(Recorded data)
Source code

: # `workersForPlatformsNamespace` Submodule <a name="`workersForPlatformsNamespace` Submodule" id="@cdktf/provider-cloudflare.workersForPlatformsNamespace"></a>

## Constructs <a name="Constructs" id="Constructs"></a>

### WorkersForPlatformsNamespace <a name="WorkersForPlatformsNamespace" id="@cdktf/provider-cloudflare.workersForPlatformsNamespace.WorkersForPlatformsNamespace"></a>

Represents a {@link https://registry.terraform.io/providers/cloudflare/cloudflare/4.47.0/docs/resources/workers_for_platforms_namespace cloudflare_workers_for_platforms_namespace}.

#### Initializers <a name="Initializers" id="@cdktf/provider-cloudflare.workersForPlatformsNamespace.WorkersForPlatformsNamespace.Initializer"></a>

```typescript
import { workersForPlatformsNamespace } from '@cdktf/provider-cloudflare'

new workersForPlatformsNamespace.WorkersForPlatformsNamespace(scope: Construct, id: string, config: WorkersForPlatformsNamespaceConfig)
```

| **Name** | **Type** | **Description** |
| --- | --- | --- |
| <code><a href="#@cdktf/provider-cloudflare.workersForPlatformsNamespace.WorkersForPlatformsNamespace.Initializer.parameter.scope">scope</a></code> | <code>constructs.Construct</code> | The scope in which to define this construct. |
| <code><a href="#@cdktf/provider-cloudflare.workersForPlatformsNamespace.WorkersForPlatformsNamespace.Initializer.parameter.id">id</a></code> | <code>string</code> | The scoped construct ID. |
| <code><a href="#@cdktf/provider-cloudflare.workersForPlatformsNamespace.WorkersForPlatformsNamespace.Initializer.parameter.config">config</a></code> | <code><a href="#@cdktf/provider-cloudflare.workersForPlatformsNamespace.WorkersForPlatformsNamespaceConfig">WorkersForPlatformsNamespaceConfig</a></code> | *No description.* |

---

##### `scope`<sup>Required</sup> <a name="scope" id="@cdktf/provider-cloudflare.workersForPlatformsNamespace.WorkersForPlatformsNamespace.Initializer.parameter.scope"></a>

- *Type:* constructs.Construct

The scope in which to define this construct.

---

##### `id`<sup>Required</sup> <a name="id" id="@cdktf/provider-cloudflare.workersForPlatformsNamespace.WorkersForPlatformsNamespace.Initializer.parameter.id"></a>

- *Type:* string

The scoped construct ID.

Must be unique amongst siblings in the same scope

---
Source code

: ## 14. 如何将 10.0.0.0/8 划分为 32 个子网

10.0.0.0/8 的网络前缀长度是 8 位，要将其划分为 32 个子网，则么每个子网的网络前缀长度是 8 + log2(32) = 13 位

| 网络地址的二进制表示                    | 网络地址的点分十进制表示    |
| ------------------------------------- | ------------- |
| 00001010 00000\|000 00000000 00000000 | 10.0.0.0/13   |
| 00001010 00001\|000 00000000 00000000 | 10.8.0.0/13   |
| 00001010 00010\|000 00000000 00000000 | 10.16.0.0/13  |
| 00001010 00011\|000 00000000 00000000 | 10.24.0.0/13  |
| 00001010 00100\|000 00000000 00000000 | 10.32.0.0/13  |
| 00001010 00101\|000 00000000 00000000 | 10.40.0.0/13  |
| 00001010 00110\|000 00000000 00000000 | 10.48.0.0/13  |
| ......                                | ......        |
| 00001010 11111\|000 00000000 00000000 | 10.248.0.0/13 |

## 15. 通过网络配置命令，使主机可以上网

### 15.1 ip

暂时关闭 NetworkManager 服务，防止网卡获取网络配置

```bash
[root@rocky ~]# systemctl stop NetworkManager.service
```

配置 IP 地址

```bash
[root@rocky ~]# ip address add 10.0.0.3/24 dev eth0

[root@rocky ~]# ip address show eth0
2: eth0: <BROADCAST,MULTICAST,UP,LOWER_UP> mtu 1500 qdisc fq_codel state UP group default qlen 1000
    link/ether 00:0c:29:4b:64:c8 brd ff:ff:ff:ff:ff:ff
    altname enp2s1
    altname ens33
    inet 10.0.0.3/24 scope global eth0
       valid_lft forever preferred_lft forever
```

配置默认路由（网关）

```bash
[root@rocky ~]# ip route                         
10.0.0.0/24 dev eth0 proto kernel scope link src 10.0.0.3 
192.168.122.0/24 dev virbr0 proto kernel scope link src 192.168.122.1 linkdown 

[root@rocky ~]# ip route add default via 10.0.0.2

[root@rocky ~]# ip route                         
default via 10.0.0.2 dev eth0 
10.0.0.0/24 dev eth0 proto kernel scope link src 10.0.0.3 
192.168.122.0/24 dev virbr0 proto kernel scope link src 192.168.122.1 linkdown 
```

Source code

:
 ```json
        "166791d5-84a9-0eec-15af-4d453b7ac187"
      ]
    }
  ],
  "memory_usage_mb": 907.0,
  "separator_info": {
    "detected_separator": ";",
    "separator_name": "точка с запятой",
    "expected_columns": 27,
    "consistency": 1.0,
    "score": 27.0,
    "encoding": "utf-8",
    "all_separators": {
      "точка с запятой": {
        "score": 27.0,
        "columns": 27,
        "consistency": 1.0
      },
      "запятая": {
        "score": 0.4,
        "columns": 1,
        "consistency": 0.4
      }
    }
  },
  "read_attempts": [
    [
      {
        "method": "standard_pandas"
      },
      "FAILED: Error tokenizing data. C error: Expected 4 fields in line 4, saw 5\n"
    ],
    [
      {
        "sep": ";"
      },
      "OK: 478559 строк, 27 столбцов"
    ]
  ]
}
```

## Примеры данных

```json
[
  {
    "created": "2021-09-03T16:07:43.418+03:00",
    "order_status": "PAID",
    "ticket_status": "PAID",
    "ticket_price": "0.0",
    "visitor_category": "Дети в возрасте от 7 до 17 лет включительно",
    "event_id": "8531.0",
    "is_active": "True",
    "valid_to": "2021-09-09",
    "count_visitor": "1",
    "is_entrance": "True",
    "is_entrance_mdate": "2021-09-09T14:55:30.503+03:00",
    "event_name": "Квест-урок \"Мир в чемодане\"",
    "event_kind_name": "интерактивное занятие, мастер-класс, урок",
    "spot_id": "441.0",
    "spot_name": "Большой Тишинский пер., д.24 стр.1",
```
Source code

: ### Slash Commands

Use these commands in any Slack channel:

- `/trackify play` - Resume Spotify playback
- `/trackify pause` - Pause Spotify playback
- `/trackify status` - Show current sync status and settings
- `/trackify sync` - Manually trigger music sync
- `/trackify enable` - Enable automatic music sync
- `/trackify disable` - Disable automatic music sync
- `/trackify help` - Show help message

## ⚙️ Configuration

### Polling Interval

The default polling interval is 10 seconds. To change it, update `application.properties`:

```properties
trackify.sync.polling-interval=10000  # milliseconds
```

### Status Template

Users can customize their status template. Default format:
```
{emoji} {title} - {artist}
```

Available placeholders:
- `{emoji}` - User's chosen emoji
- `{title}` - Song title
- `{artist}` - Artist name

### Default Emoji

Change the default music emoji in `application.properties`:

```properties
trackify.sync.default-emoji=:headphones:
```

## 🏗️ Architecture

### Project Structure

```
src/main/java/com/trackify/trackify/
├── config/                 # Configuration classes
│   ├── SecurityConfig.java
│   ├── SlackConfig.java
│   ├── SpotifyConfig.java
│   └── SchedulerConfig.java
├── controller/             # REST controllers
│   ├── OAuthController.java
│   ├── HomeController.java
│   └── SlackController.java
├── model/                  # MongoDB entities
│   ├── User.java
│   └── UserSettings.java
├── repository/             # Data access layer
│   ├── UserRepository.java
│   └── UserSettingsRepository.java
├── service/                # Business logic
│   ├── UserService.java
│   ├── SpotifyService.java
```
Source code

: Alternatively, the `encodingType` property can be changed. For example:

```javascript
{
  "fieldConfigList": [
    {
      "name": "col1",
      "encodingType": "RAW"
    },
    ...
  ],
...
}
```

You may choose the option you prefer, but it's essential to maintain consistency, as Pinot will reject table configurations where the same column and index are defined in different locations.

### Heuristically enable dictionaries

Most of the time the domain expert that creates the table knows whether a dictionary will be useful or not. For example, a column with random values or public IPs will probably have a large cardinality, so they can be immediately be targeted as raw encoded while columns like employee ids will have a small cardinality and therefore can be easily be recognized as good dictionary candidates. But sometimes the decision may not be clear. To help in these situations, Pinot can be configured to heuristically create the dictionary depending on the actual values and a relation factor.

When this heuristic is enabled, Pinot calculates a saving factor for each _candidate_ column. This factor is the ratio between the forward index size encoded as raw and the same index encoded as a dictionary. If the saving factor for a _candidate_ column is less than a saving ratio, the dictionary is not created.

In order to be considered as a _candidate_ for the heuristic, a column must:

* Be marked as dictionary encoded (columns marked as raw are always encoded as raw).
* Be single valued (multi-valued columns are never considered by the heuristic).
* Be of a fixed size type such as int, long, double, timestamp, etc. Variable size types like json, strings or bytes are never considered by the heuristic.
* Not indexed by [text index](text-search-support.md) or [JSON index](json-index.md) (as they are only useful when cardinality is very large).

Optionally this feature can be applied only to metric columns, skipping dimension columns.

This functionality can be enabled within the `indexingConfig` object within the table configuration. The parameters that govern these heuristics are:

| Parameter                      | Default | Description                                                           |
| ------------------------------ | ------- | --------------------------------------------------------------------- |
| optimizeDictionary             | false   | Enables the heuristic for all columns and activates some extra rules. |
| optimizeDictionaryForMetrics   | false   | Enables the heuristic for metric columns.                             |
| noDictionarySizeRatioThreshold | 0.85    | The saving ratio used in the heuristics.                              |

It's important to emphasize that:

== TASK STATEMENT ==
Taking the records above as input, show every line in which the word "useful" is present.

== WRITTEN RESPONSE ==
Most of the time the domain expert that creates the table knows whether a dictionary will be useful or not. For example, a column with random values or public IPs will probably have a large cardinality, so they can be immediately be targeted as raw encoded while columns like employee ids will have a small cardinality and therefore can be easily be recognized as good dictionary candidates. But sometimes the decision may not be clear. To help in these situations, Pinot can be configured to heuristically create the dictionary depending on the actual values and a relation factor.
* Not indexed by [text index](text-search-support.md) or [JSON index](json-index.md) (as they are only useful when cardinality is very large).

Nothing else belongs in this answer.